Shall we be changed?

January 28, 2015

Mary Miller’s The Last Days of California exactly captures an important aspect of the sort of rapture-ready Christianity I was raised and educated in: the unwillingness to face mortality that’s probably at the root of many people’s eager embrace of an imminent apocalyptic eschatology. Strangely enough, until I cracked open this novel, I hadn’t realized that my one-time yearning for the rapture was a way to avoid acknowledging that I’ll die one day.

“It’s how we deal with death,” one of Miller’s minor characters says. “It’s human nature to want the world to end when we end.”

The novel is insightful as to the motivations for belief and doubt, many of which resonated strongly with my own experience: doubt taking the form of yearning to believe. As Jess, the narrator, expresses it, “I wanted to believe we were special. I wanted to believe all of it—heaven and happiness and joy unlike anything I’d ever known.”

Jess’s beautiful older sister, Elise, sees in the expectation of rapture a simple refusal to engage with the complexity of life: “We can’t control war or unemployment or drug addiction or poverty, but we can predict an end to these things, which makes them not seem so bad.” 

As one who used to believe such things and then came to similar conclusions as to their psychological meaning, I find Miller’s analysis incisive. Yet Last Days falls flat for me.

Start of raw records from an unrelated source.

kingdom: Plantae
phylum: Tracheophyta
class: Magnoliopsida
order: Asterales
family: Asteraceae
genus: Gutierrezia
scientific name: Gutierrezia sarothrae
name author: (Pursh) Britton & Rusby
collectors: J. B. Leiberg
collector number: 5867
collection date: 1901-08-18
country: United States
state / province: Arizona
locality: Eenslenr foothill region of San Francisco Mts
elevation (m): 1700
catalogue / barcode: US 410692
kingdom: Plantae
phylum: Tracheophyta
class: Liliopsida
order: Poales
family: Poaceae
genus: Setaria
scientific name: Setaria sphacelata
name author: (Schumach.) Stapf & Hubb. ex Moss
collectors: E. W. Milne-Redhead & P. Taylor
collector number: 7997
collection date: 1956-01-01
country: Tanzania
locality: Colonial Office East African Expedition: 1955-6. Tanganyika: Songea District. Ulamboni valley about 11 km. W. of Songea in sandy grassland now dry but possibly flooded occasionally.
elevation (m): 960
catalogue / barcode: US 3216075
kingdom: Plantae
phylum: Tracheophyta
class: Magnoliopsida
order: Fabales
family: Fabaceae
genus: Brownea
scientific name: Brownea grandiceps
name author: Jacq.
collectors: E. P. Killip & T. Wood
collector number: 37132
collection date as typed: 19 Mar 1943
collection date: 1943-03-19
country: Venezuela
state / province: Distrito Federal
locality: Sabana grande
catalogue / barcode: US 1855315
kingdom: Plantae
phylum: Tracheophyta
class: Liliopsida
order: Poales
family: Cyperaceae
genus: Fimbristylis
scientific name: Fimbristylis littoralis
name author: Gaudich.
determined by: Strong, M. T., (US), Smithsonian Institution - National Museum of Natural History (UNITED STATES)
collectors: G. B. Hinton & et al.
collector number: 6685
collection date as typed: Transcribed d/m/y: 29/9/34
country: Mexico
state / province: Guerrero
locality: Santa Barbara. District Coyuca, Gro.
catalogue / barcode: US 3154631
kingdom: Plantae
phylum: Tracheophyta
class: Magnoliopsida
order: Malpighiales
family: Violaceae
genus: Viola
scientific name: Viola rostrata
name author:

Too much of it simply feels false, as if Miller learned what she knows of evangelicals from reading, say, the Left Behind series and a few articles about clergy sexual misconduct and father-daughter purity balls.


Jess and Elise’s father, whose religious fervor impels them to make the sojourn to California to witness the Second Coming, is two dimensional at best. “How are you?” asks a waitress, on the book’s very first page. “The world is passing away,” he declares, “but those who do the will of God will remain forever.” In my three decades of living among evangelicals, I have never heard even the most frighteningly devout people talk like that. 

There are other things that Miller seems to miss. For one thing, people who believe that they’re on the eve of the rapture don’t really see themselves as having a great excuse to blow money, eat badly, and start doing such evil things as drinking alcohol and losing their virginity to strangers in hotel bathrooms. Instead, they advocate behaving in such a way that one needn’t be ashamed of what one is doing when Jesus does show up.


By the close of the novel, Miller does draw her characters in a sympathetic light. Their apocalyptic anticipation has not come to fruition, yet they are all transformed by the Great American Road Trip itself: Dad is going to go on a diet, Jess is going to stop using food to bury her feelings, Elise is going to stop being a vegetarian, and they are all going to try to be thankful for their family. Miller seems to be suggesting that while we all long for cataclysmic changes that come from outside ourselves, the truly meaningful changes are small ones.

It’s a worthy theme, to be sure. But Miller doesn’t manage to make a believer out of me.